The technology, also called minimal disclosure certificates, was developed in 2000 by Stefan Brands, a cryptographer and professor of computer science at McGill University in Montreal.
Here's a scenario to explain how it works. Someone goes into a bar and the bartender asks for the person's driver's license to verify if he or she is of legal age to drink. Most likely, the bartender just looks at the person's date of birth and isn't interested in the name, address or other personal information. Once the bartender is satisfied, the person puts their license away and is allowed to stay in the bar.
But in open networks -- like the Web and the Internet -- an entire digital certificate may be exposed to the whole world over the wire, where its contents can be sniffed and stolen by hackers interested in stealing authentication credentials.
Minimal disclosure certificates solve that problem by only providing enough information from the user's DC to grant access to a system for a specific request. The user's whole identity or credentials aren't served up to the system requesting authentication.
Anonymous credentials are a similar concept, but are more about hiding credentials altogether rather than selective release of identity information.
Brands has a fascinating blog on the subject, The Identity Corner, where he explains and debates the finer points of these two concepts. He says there are three privacy properties of minimal disclosure: minimal traceability back to the user, minimal linkage back to the user and selective disclosure about the user.
Their effect on enterprise access management systems is hard to say right now, since the technology is still currently evolving and not widely adopted.
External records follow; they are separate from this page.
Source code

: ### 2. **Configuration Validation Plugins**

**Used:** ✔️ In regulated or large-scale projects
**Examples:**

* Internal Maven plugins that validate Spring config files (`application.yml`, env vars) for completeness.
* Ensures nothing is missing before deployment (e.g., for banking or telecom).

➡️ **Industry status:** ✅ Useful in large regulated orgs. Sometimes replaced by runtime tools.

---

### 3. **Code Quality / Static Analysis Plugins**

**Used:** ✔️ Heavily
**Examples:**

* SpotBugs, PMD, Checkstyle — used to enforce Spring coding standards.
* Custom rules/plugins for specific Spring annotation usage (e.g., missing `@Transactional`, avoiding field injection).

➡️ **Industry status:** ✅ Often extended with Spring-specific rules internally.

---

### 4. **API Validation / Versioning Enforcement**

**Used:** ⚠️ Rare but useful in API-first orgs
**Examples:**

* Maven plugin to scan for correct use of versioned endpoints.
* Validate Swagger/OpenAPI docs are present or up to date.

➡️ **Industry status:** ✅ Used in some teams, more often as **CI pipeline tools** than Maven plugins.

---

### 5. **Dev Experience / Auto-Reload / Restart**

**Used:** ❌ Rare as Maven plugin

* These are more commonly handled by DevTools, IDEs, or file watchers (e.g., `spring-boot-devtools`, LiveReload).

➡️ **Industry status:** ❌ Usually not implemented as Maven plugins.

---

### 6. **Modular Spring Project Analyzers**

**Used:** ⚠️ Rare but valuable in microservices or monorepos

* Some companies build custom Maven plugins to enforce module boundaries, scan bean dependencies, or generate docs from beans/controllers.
Minimal disclosure certificates and anonymous credentials require access management systems with a high degree of granularity, meaning such systems must be capable of being tuned to pick and choose which pieces of users' identities can be used for authentication.
The technology is being discussed as part of CardSpace, a Microsoft identity management initiative, and as part of the Security Assertions Markup Language (SAML), a similar open source project.